On the 11 July 1872 Nature published an open letter (Nature 6, 211–216) to the then Prime Minister, William Gladstone, complaining of the treatment of the Director of the Royal Botanic Gardens at Kew, Sir Joseph Hooker, at the hands of the First Commissioner of Works, Acton Smee Ayrton. It is a letter of barely described fury, signed by no lesser people than Charles Darwin, Charles Lyell, George Bentham, Thomas Henry Huxley and others. The letter praises both Hooker and his father William for their contributions to botany and their stewardship of Kew Gardens, and details a concerted campaign on the part of Ayrton to undermine Hooker and induce him to resign. This was a shot in a long battle in which the unquantifiable worth of Europe’s foremost botanical garden was stacked against the too-easily calculated cost of maintaining it.
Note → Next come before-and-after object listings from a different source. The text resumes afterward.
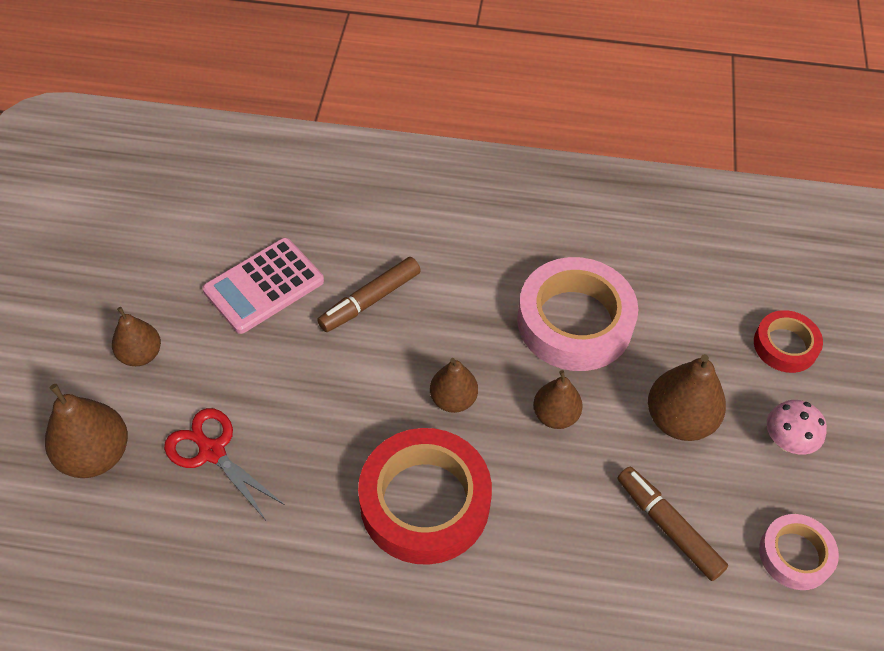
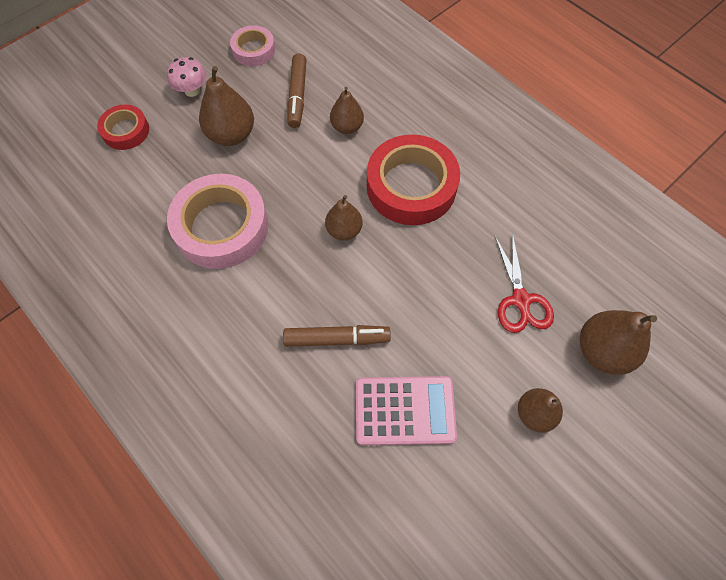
camera: 140 degrees left, 10 degrees up
(555, 415) = (294, 181): brown pear -> brown pear (347, 127)

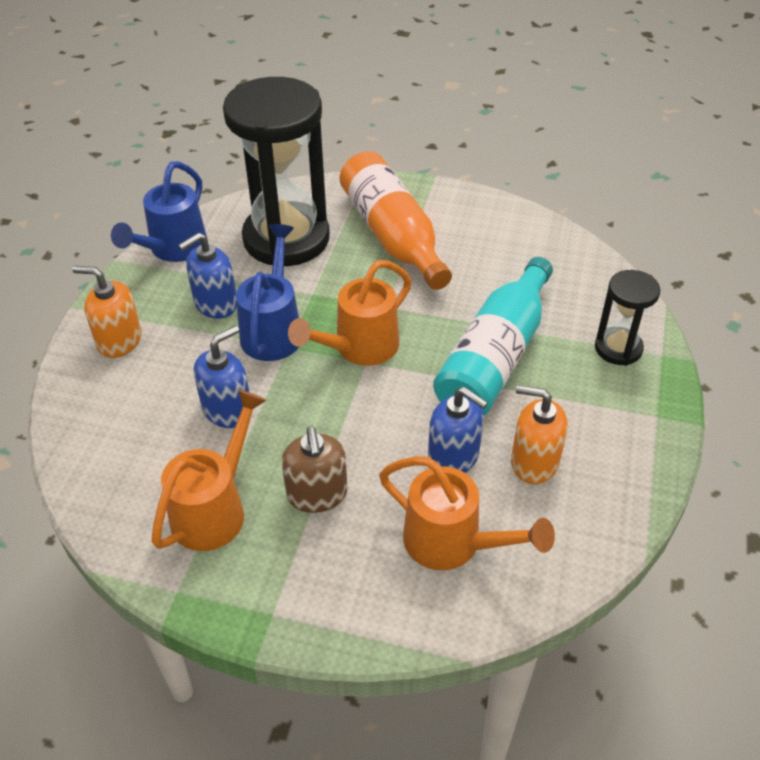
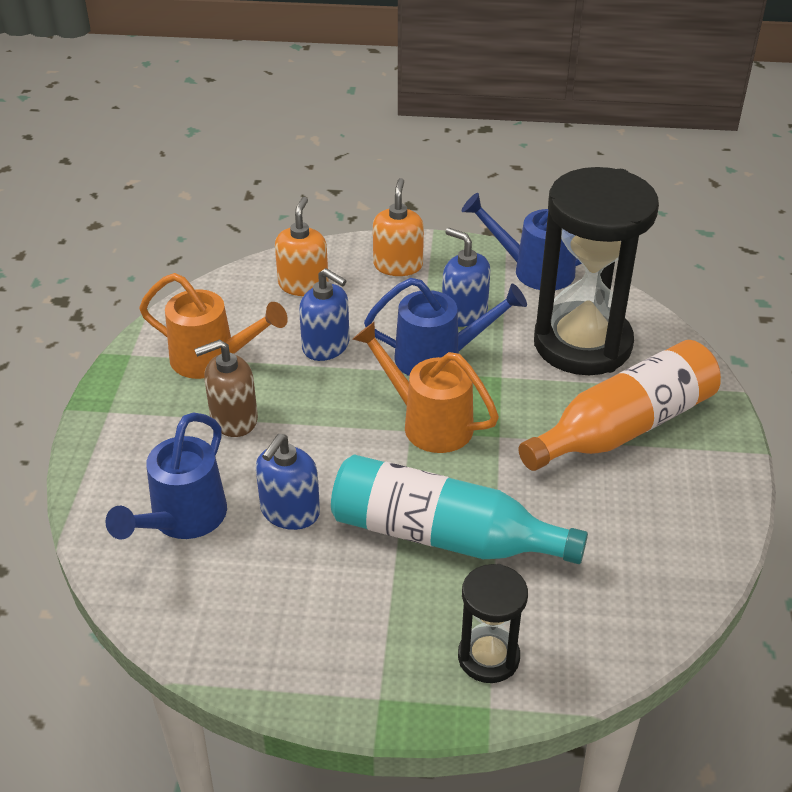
camera: 80 degrees right, 5 degrees down
(452, 543) = (182, 519): orange watering can -> blue watering can
(534, 462) = (291, 579): orange soap dispenser -> orange soap dispenser (303, 285)

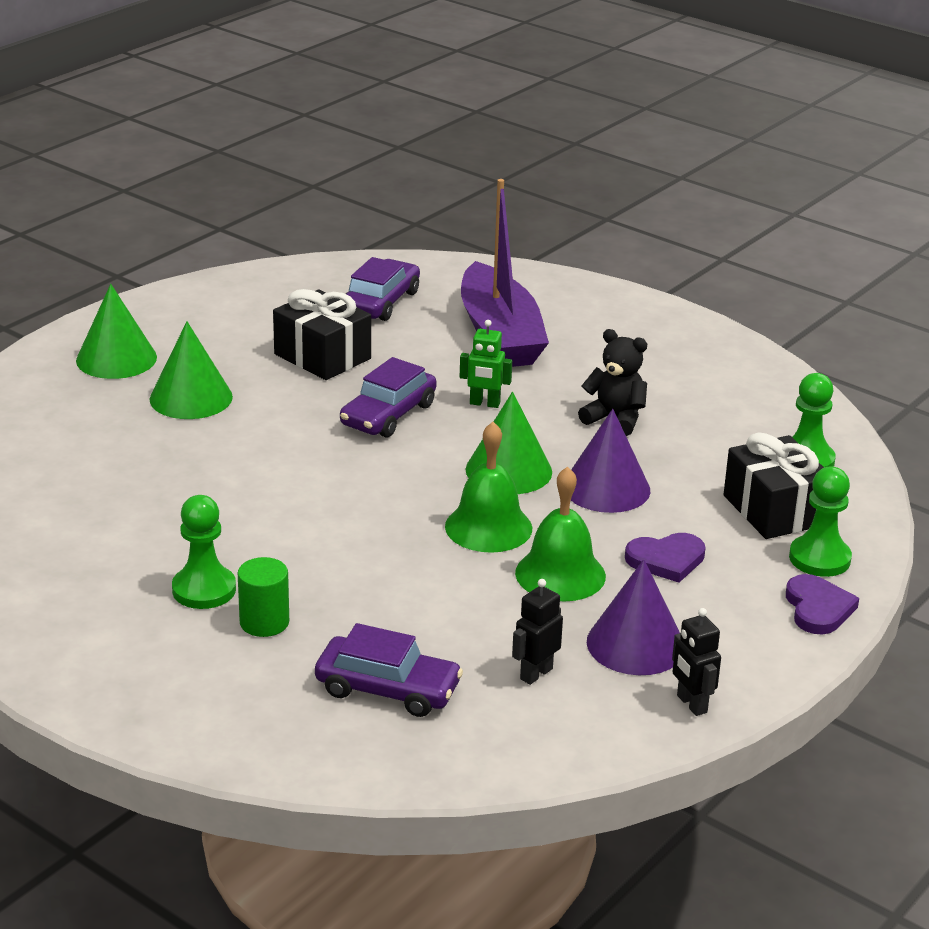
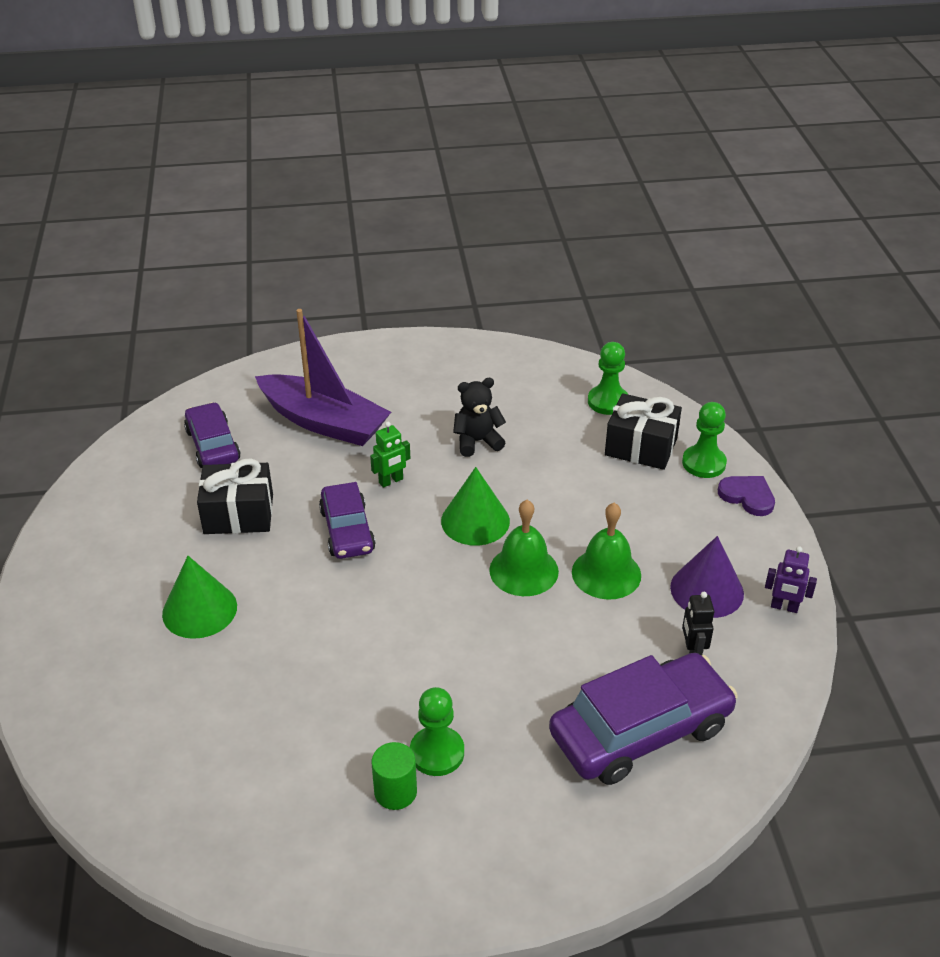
camera: 45 degrees left, 10 degrees up
(116, 359) = (95, 616): green cone -> none
(264, 622) = (507, 745): green cylinder -> green cylinder (395, 792)
(387, 689) = (640, 731): purple car -> purple car, size x1.63
(606, 488) = (542, 494): purple cone -> none
(666, 560) = (640, 521): purple heart -> none
(691, 704) = (784, 607): black robot -> purple robot

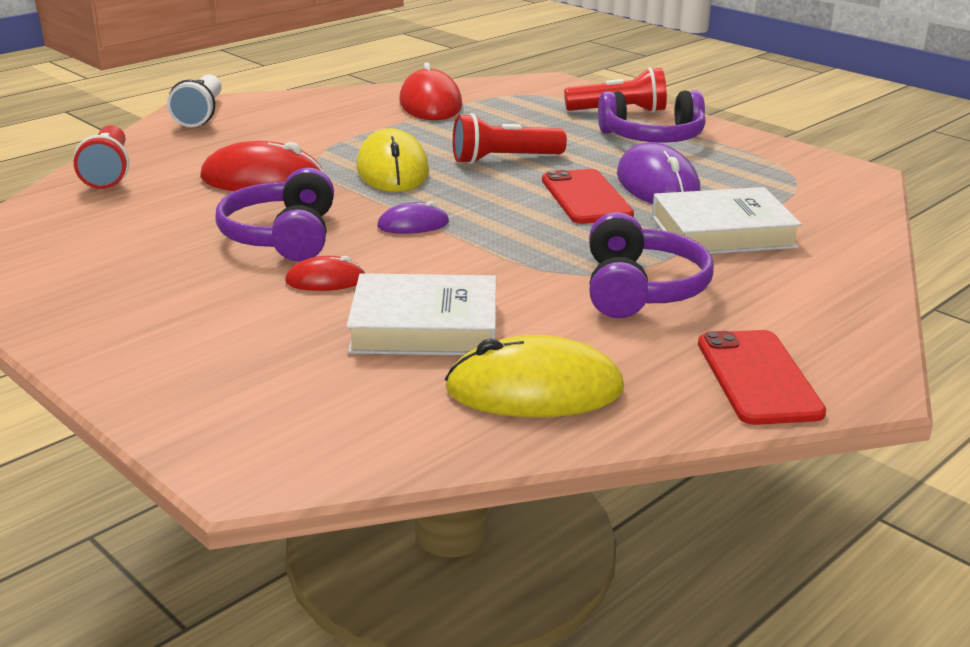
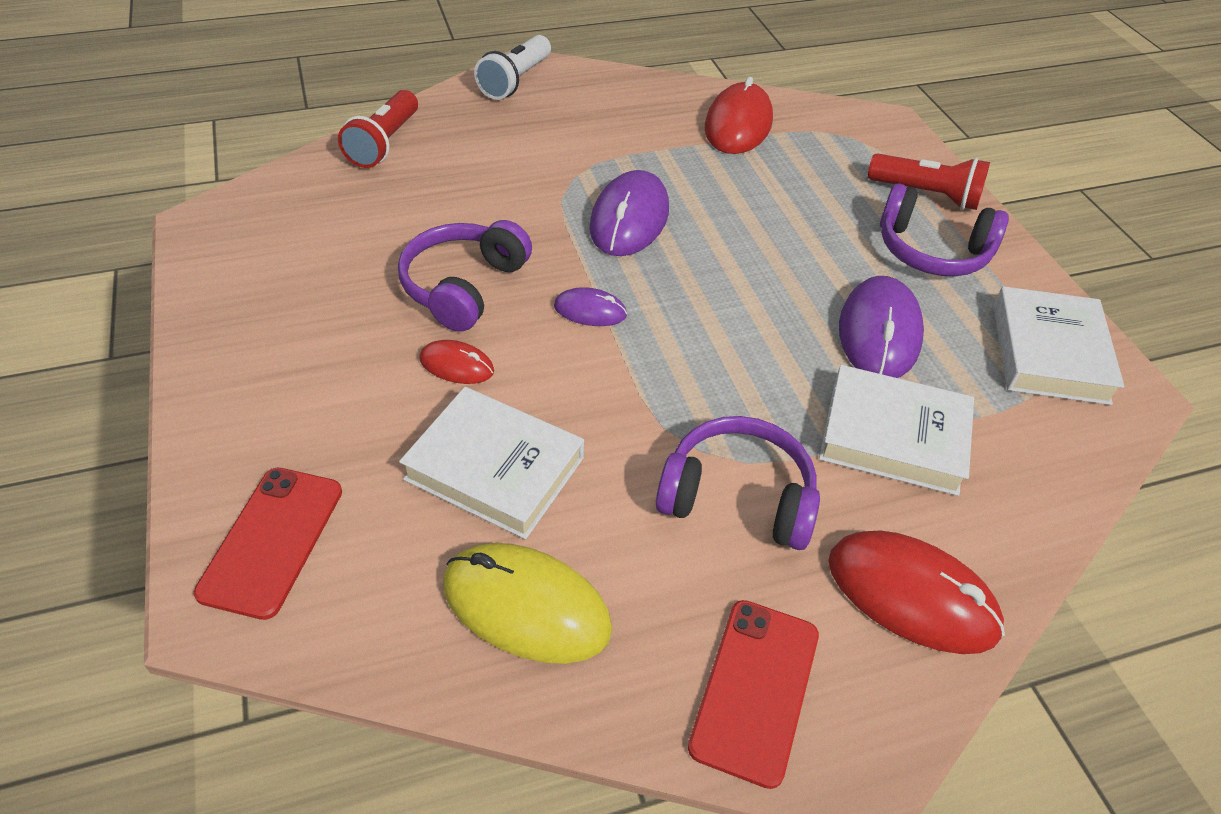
camera: 25 degrees right, 20 degrees up
(262, 179) = (504, 195): red mouse -> red mouse (912, 595)
(392, 169) = (629, 219): yellow mouse -> purple mouse
(503, 159) = (748, 237): red flashlight -> none
(586, 197) = (787, 327): red phone -> red phone (272, 541)
(641, 289) = (738, 497): purple headphones -> purple headphones turned 105 degrees counterclockwise
(786, 168) = (1049, 353): none -> white book

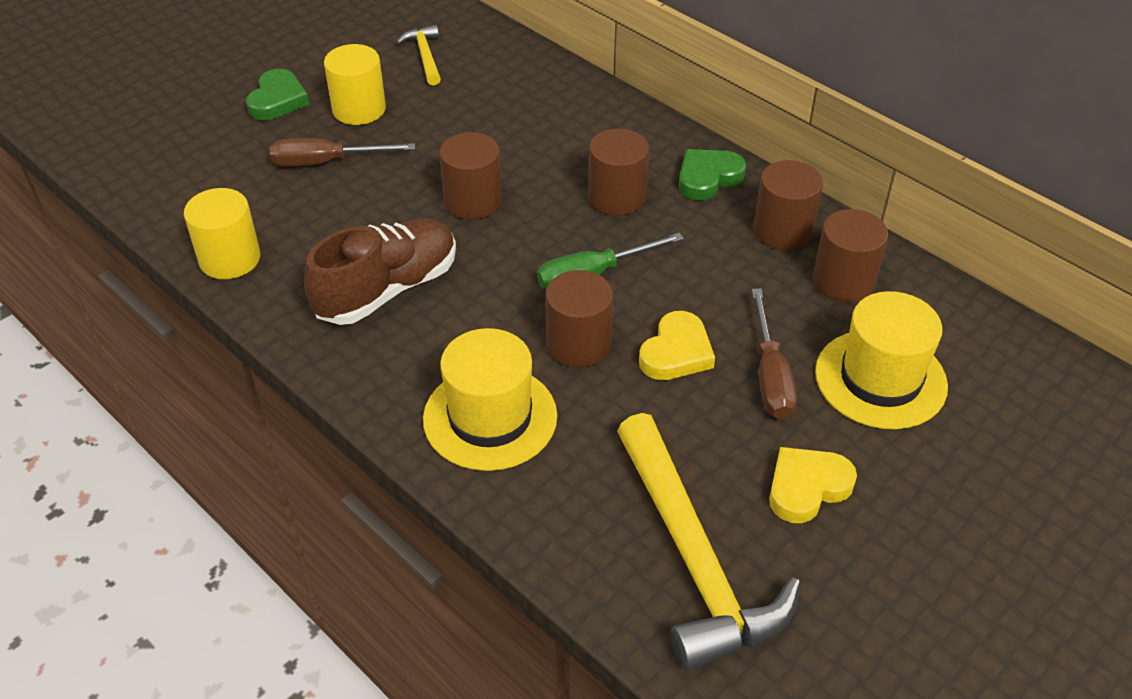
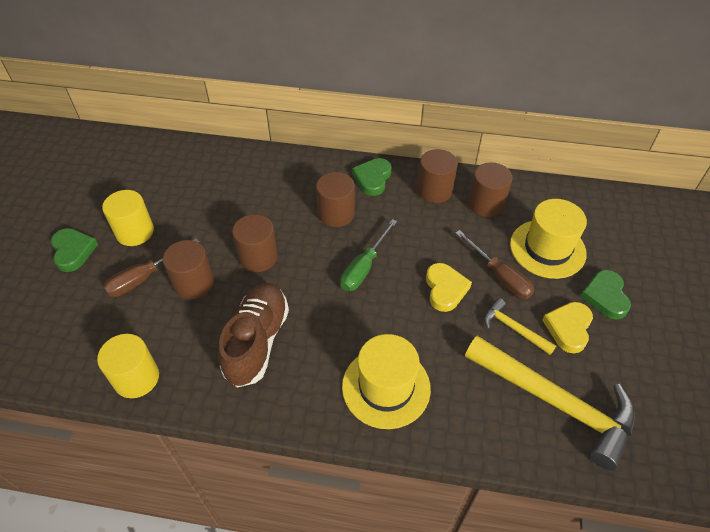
camera: 35 degrees left, 5 degrees up
(425, 56) = (147, 178): yellow hammer -> yellow hammer (514, 329)
(578, 344) = (393, 313): brown cylinder -> brown cylinder (194, 283)
(908, 481) = (605, 296): none -> green heart

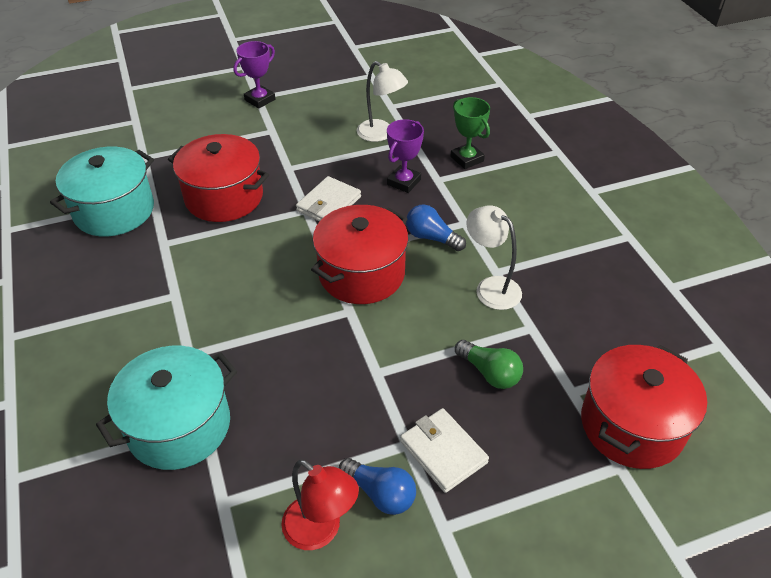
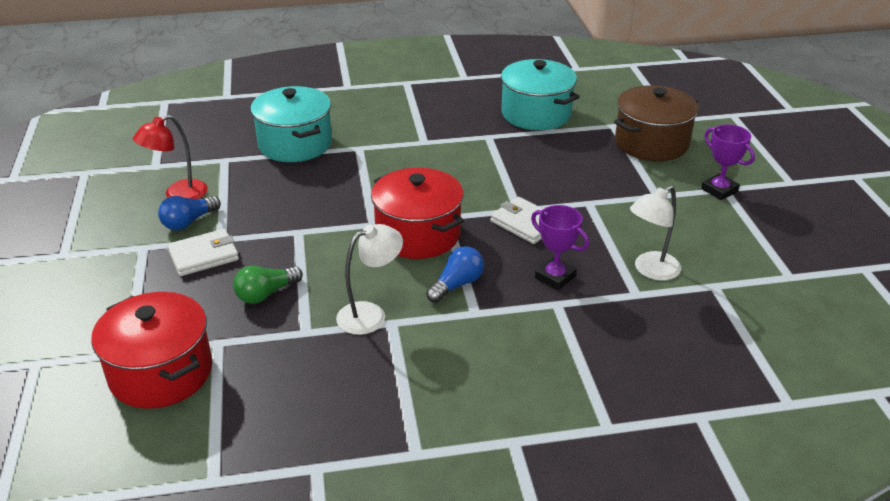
camera: 100 degrees right, 10 degrees down
(180, 133) = (651, 143): none -> brown pot
(224, 197) = (546, 165): red pot -> none
(467, 159) = (595, 334): green trophy -> none

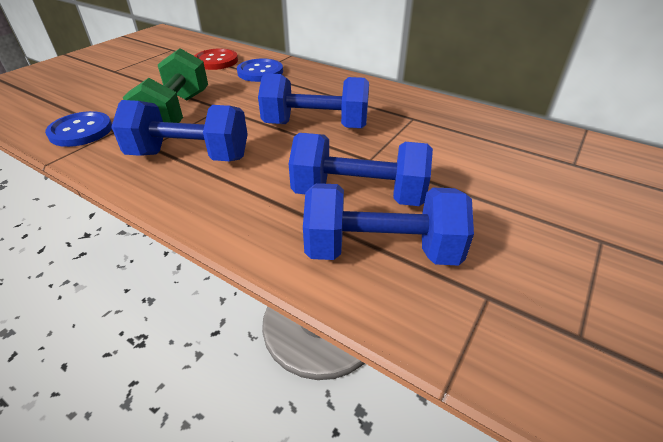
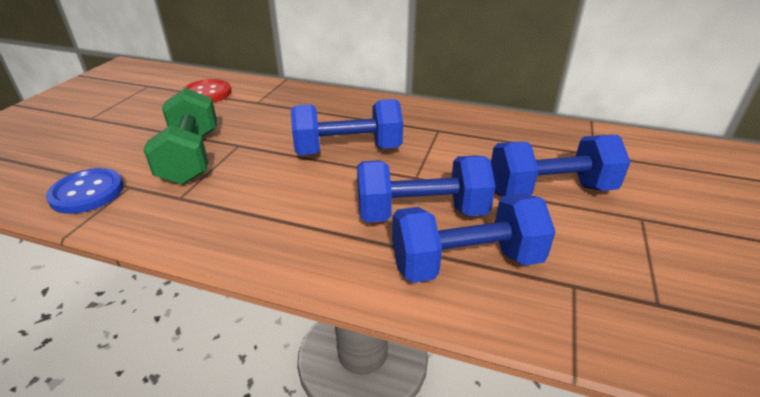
camera: 15 degrees left, 5 degrees down
(189, 156) = (230, 201): blue dumbbell -> blue dumbbell (550, 191)
(260, 72) = (262, 100): blue button -> none

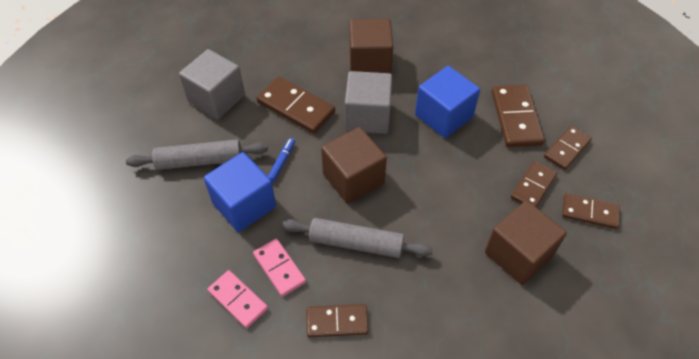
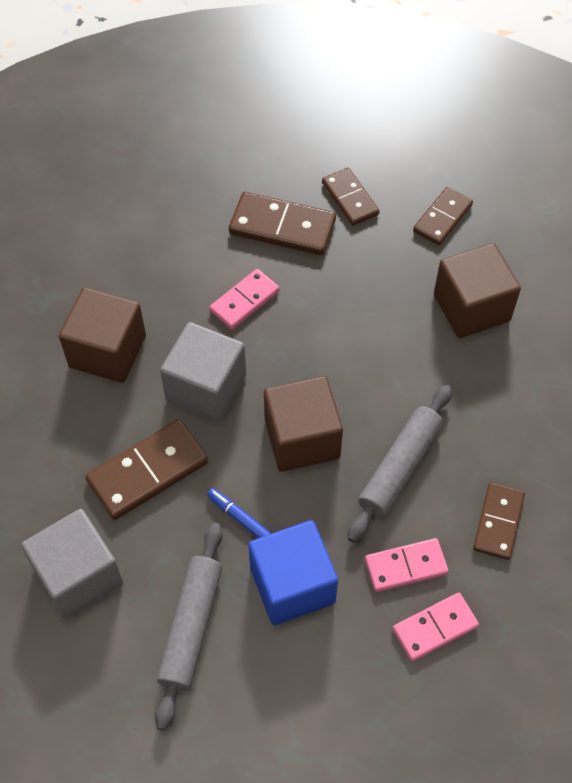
camera: 70 degrees left, 5 degrees up
(443, 116) = (244, 301): blue cube -> pink domino
(533, 186) = (388, 254): brown domino -> none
Such battles continue. Last year, Kew Gardens laid off 47 full-time scientists, in the face of budget cuts that saw funding from the Department for Food and Rural Affairs (Defra) reduced by over £8 million since 2010. Hardly the start that the newly appointed Director of Science, Kathy Willis was hoping for! But making a virtue out of adversity, at the end of February she unveiled a five year plan based around a mission to “document and understand global plant and fungal diversity and its uses, bringing authoritative expertise to bear on the critical challenges facing humanity today.” This approach, firmly concentrating on the science that takes place at botanical gardens and the practical value of such investigations, would doubtless have been applauded by Darwin and his compatriots.

In this issue of Nature Plants, researchers associated with a number of botanical gardens in the USA present a similarly forward-looking view of their role in connecting an increasingly urban population with the agricultural systems that feed it (see Comment by A. J. Miller et al.). Executive Director of the United States Botanic Garden, Ari Novy, and his co-authors argue that botanical gardens, which have already proved effective in communicating the importance of conservation and biodivestity, are uniquely placed to inform on the related challenge of sustainability in agriculture. This again is not a new role; the first of all botanic gardens, the Orto Botanico, in Padua was established in 1545 as a collection of medicinal, and so utilitarian, plants.

Credit: © THE NATURAL HISTORY MUSEUM / ALAMY

Central to the work of all botanic gardens is systematic classification or classical botany. This has never been the most popular of disciplines. In a secret report commissioned by Ayrton during his fight with Hooker systematic botany was described as “attaching barbarous binomials to foreign weeds”. Botany is no more fashionable now, with former botany departments changing their names to plant sciences or merging with zoology to form biology or biological sciences groupings. This could be regarded as simple semantics but there are dangers. For example in March a petition was started on the online lobbying site, change.org, to protest that the only plant biologist in University College London’s Life Sciences division would not be replaced when they moved on later this year, effectively ending any plant component to undergraduate degrees there (http://go.nature.com/uq8IPj).

Perhaps botany has an image problem. Isabel Marques of the University of British Columbia and the University of Zaragoza, Spain argued in a recent Correspondence (Nature 520, 295; 2015), that modern botany should be relying “less on pressed dead specimens and focusing on new molecular and systematic tools”. But this might serve to draw attention away from the plants themselves “creating ‘experts’ who cannot reliably differentiate species” as Martin Kemler of the University of Pretoria, South Africa replied (Nature 521, 32; 2015).

Until DNA sequencers become handheld and solar powered there will be no substitute for classical botanical expertise when out in the field. Bradley Simpson, a pharmaceutical chemist at the University of South Australia who studies the properties of Australian plants used in traditional medicines believes that having a botanist as a collaborator in field projects is crucial. Without such expertise “I’d probably walk past [a significant plant] and not give it any notice” he says.

A small step to bringing botanical expertise into the hands of non-botanists is the free iPhone app, Plant-O-Matic (http://go.nature.com/9pg7vQ) developed by the Botanical Information and Ecology Network (BIEN). Gregory Goldsmith of the Environmental Change Institute, Oxford University, who helped develop the app says that the aim is to “re-envision what it means to be a field guide”. The app gives access to the records of all plants in the Americas, over 88,000 species, systematically organized and linked to images of herbarium specimens from the Missouri Botanical Garden’s Tropicos database. Crucially the app takes account of GPS location to filter results based on the known ranges of the plants. “It seems silly that as field researchers we still walk out with separate compass, GPS, field-guides and notebooks,” says Goldsmith “this is fundamentally a way to take a piece of paper with a dead plant on it, stuffed in a drawer, and bring it back to life”. Future developments of the app will include extending the range of plants beyond the Americas and allowing user observations to update the database.

Despite its central importance to life on earth, the study of botany has rarely been a headline-grabbing science. But the botanical community continues to focus its attention firmly on the future.